Recién llegado del viaje se sentó en una silla. Desde los miembros del servicio, apoyados en las paredes de la sala, hasta su mujer, que tenía entrelazadas sus manos con las de él, escucharon en silencio cada detalle del relato. Ulises se levantaba de la silla para simular las olas que habían hecho añicos aquel barco mercante, cerraba las manos y apretaba bien los puños para demostrar cómo de feroces eran las batallas que tuvo que librar para volver con vida. No derramó ninguna lágrima. Todas sus narraciones estaban llenas de fuerza, rabia y coraje.

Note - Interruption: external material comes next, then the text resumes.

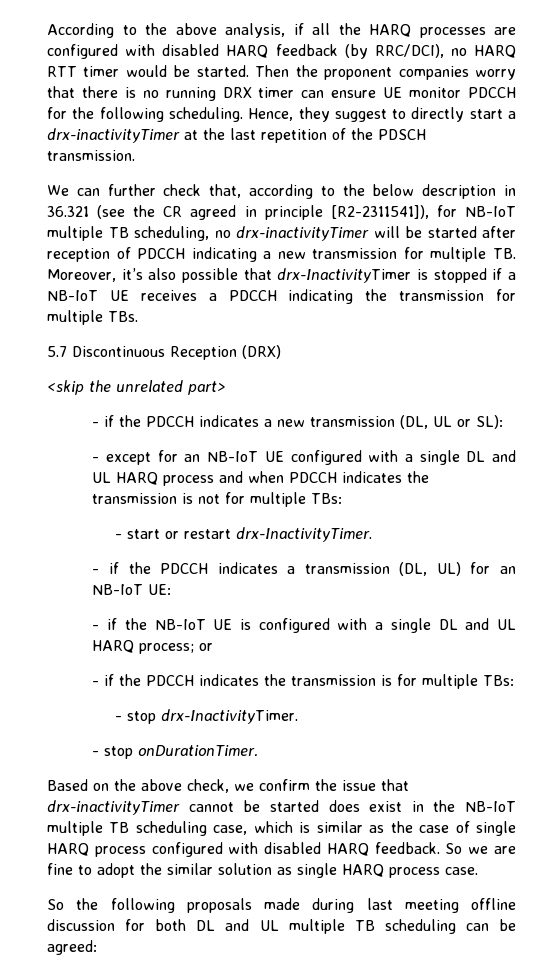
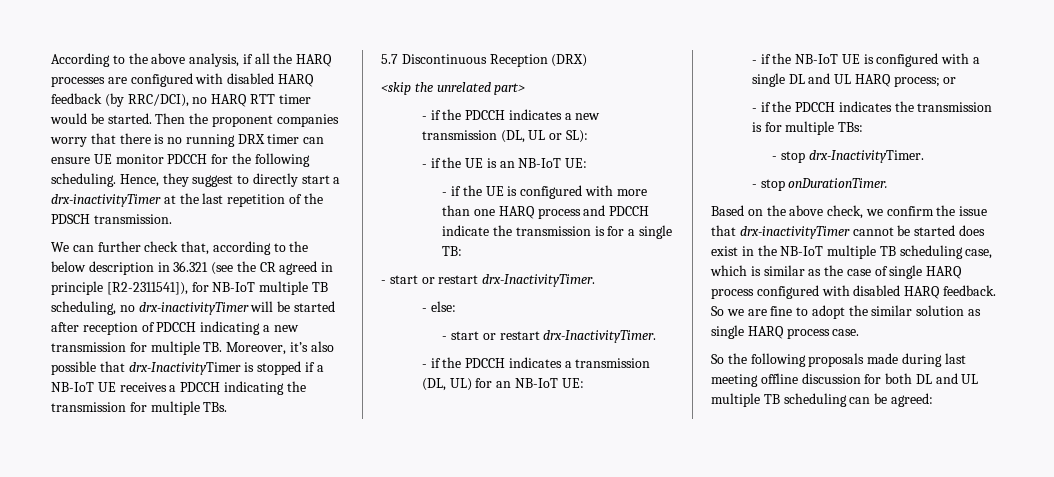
[106,450,516,465] [92,471,430,486] [92,492,343,507] except for an NB-IoT UE configured with a single DL and UL HARQ process and when PDCCH indicates the transmission is not for multiple TBs: -> [430,157,588,168] [442,185,647,199] [442,205,650,219] [442,225,672,239] [442,246,463,256] [381,274,596,287] [421,301,456,312] if the UE is an NB-IoT UE: // - if the UE is configured with more than one HARQ process and PDCCH indicate the transmission is for a single TB: // - start or restart drx-InactivityTimer. // - else:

Penélope permanecía callada, siguiendo con su mirada todas las hazañas de aquel que parecía ser su esposo. A veces centraba la vista en su pelo, una telaraña que ella tendría que desenredar. En ese momento, y con gran discreción le hizo unas señales a la criada para que dispusiera el baño. Mientras tanto, Ulises, ajeno a toda indicación seguía enfurecido, poniendo voz a todos los enemigos que uno por uno había ido matando. Para sí mismo no guardaba ninguna palabra, sólo informaba de cómo había actuado. “Un terrible guerrero, sin duda”, pensaban todos los allí reunidos. El perro, que le devolvió su identidad, ahora ladraba, alarmado por los aspavientos de su viejo y nuevo dueño.
Cuando parecía que se iba a hacer el silencio, otra vez volvía a las batallas, a las pesadillas de ese largo regreso. Hizo falta toda una noche para que Penélope reconociera que su esposo había perdido la razón. Nunca más pudo acallar esa odisea hablada, ni siquiera en el baño que le dio de madrugada.